Of course, the most interesting output is that glyph #1252 (our ligature spacer) rasterizes to an empty image. What this means is that we don’t need to identify and ignore ligature spacer glyphs specifically but rather any glyph that has an empty rasterization.

What’s Going On

Honestly, I’m not certain.

I’m not an expert with text rendering. I haven’t read the full OpenType spec, nor the Harfbuzz shaping algorithm. I’m not a font creator. And when I searched all over the web to find answers (for ligatures in monospace fonts specifically) I couldn’t find a thing.

However, going off these experimentations I can make an educated guess.

Let’s take a look at the advance width of each non-empty glyph, i.e. skipping our ligature spacer glyph. The min X value of each blue box is the cursor position and the width is the glyph’s horizontal advance width.

Figure 5. Advance-width boxes of glyphs for text “#{Q}” skipping glyph #1252.

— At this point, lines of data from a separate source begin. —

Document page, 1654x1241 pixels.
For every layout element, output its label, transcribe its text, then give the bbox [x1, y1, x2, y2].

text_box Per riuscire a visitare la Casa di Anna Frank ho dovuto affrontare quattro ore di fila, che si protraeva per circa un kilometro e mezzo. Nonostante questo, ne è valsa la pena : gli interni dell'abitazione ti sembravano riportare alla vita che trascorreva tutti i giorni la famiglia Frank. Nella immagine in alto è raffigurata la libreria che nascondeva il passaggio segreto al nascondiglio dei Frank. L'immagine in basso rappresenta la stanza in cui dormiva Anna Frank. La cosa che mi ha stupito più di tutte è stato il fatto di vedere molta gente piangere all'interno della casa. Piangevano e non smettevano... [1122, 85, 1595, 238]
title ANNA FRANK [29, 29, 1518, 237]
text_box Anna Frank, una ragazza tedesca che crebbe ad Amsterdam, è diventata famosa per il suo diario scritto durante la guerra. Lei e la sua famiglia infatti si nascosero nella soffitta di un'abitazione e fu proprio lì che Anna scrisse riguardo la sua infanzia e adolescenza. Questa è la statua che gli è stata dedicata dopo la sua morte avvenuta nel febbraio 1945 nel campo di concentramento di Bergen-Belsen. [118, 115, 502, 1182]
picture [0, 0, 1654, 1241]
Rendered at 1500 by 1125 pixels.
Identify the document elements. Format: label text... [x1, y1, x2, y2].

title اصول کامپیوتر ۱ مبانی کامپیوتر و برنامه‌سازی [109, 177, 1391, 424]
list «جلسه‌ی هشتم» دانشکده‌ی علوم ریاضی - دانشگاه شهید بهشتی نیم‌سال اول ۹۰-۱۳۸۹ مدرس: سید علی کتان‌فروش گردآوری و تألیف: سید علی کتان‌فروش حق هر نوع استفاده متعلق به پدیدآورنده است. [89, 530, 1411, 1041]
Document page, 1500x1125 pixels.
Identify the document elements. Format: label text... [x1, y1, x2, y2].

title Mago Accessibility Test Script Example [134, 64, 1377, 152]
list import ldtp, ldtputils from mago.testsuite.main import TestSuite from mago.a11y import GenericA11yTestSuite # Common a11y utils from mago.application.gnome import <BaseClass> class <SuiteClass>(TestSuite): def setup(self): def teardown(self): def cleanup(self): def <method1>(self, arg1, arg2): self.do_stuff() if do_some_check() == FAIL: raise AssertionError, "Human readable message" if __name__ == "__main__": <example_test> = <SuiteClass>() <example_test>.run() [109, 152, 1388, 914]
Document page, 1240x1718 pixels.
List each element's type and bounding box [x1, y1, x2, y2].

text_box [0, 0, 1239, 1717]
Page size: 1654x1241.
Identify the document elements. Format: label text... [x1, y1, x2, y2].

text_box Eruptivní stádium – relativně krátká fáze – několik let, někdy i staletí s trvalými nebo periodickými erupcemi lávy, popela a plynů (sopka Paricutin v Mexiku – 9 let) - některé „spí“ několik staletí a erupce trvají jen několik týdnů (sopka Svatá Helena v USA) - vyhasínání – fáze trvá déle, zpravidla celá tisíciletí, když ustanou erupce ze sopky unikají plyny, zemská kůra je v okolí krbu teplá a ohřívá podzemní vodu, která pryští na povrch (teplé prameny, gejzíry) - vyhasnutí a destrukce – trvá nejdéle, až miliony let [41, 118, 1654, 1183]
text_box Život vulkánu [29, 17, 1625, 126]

Since we are working with a monospace font, every glyph must have the same advance, but the glyph advance is too small for the ligature “#{”. To get around this, it seems the font designers use the ligature spacer glyph which can’t be rendered (with dimensions of 2 x 0 pixels) but will add to the advance of the previous glyph.

Figure 6. Advance-width boxes of glyphs for text “#{Q}” including glyph #1252.

Wrapping Up

Having come to this conclusion of how to handle ligature spacer glyphs in monospace fonts, it all seems very logical and straight forward. I was, however, surprised that I didn’t encounter an explanation of this given the number of code editors, text editors, word processors, browsers, terminals, and any other program that needs to shape and render text.

For anyone else undertaking their own text rendering journey, I hope this helps make it a little bit easier. And for those with much more text experience, if you know of any articles that either back up this educated guess, or disprove it, please let me know.